None of this means that agentic frameworks are always cheaper in a narrow cloud‑bill sense. A pure vision‑LLM approach keeps our architecture simple and our per‑call overhead low. We can batch images, run them through a single VLM, and get scene descriptions or coarse analytics with predictable latency. If our benchmark only cares about perception‑level accuracy on static tasks, that simplicity is compelling. But once we move toward workload‑level benchmarking—chains of queries, mission‑like sequences, or “LLM‑as‑a‑judge” roles—errors propagate. A cheap VLM judgment that nudges a pipeline in the wrong direction can incur downstream costs far larger than the initial savings. UAV‑CodeAgents’ design, where agents iteratively reflect on observations and revise mission goals, is essentially an explicit acknowledgement that paying for more reasoning steps up front can reduce expensive mistakes later.

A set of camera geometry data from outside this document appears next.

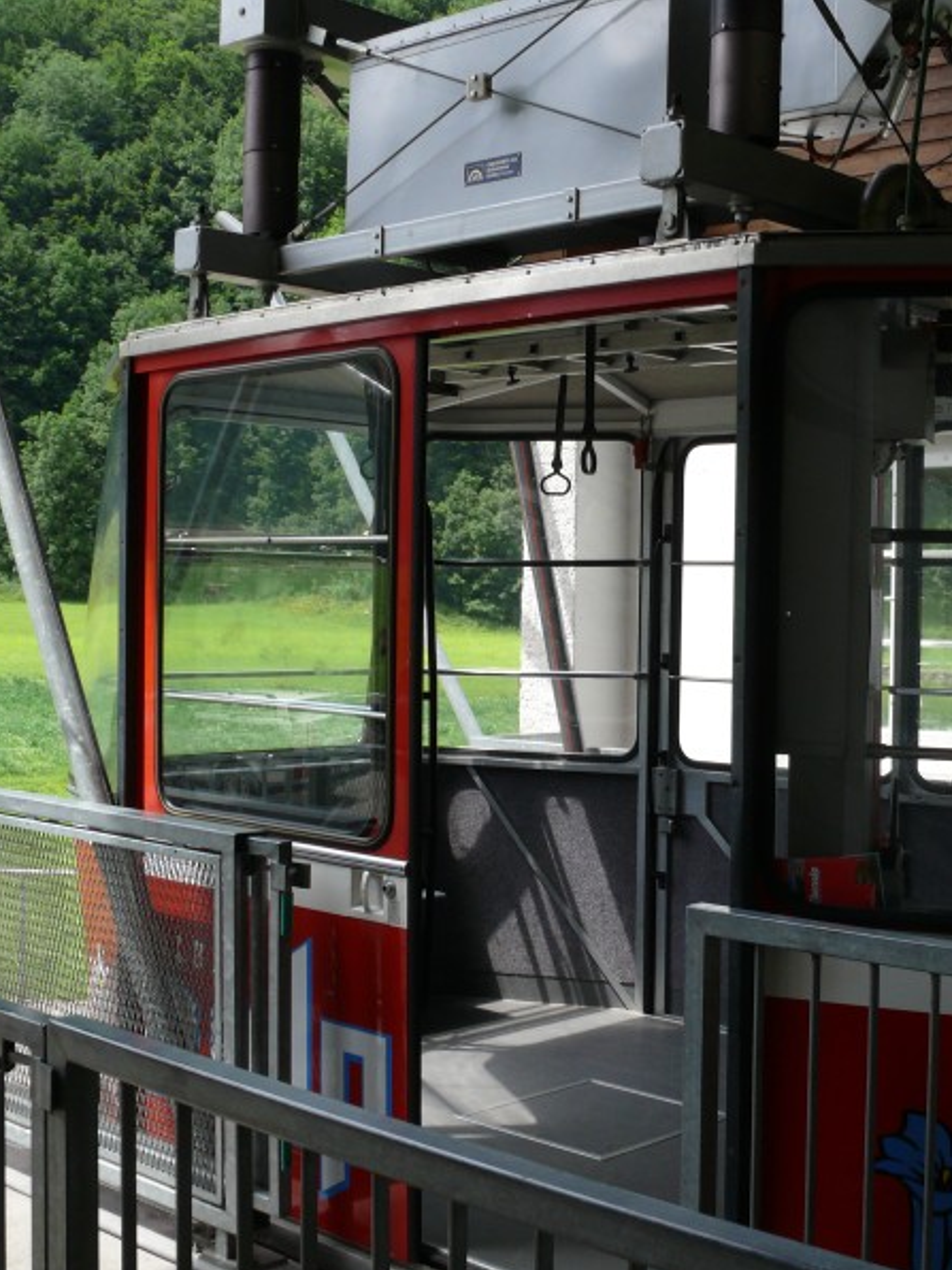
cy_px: 637
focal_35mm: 47
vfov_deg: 40.4
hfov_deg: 30.5
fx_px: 1723
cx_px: 686
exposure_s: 1/200
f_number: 5
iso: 100
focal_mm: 7.4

For ezbenchmark, which inherits TPC‑H’s focus on whole workloads rather than micro‑tasks, this suggests a specific way to think about cost‑effectiveness studies. Instead of trying to price each VLM token or GPU second in isolation, we treat the combination of “analytics accuracy + mission success + human oversight time” as our cost metric, and then compare three regimes: vision‑LLM alone, vision‑LLM embedded as a component in an agentic judge, and a full multi‑agent ReAct‑style framework like UAV‑CodeAgents wrapped around our catalog and tools. The existing literature gives us at least one anchor point on the agentic side—around 97 seconds of planning with 93% success for complex missions—while the vision‑LLM‑only side gives us per‑task accuracy but typically omits mission‑level reliability. A genuine cost‑effectiveness study in our setting would fill that gap, measuring not only GPU minutes but also re‑runs, operator interventions, and time to trustworthy insight over a suite of benchmark workloads
What’s missing in current research, and where ezbenchmark could be genuinely novel, is a systematic, TPC‑H‑style analysis that treats agentic frameworks and vision‑LLMs as first‑class design choices and quantifies their end‑to‑end economic impact on drone image analytics. UAV‑CodeAgents proves that multi‑agent ReAct with vision‑language reasoning can deliver high mission success with bounded planning time; our benchmark can extend that logic to analytics and judging: how many agentic reasoning steps, how many tool calls, and how many vision‑LLM passes are worth spending to get one unit of “better decision” from a drone scene. Framed that way, cost‑effectiveness stops being an abstract question about model sizes and becomes something our framework can actually measure and optimize.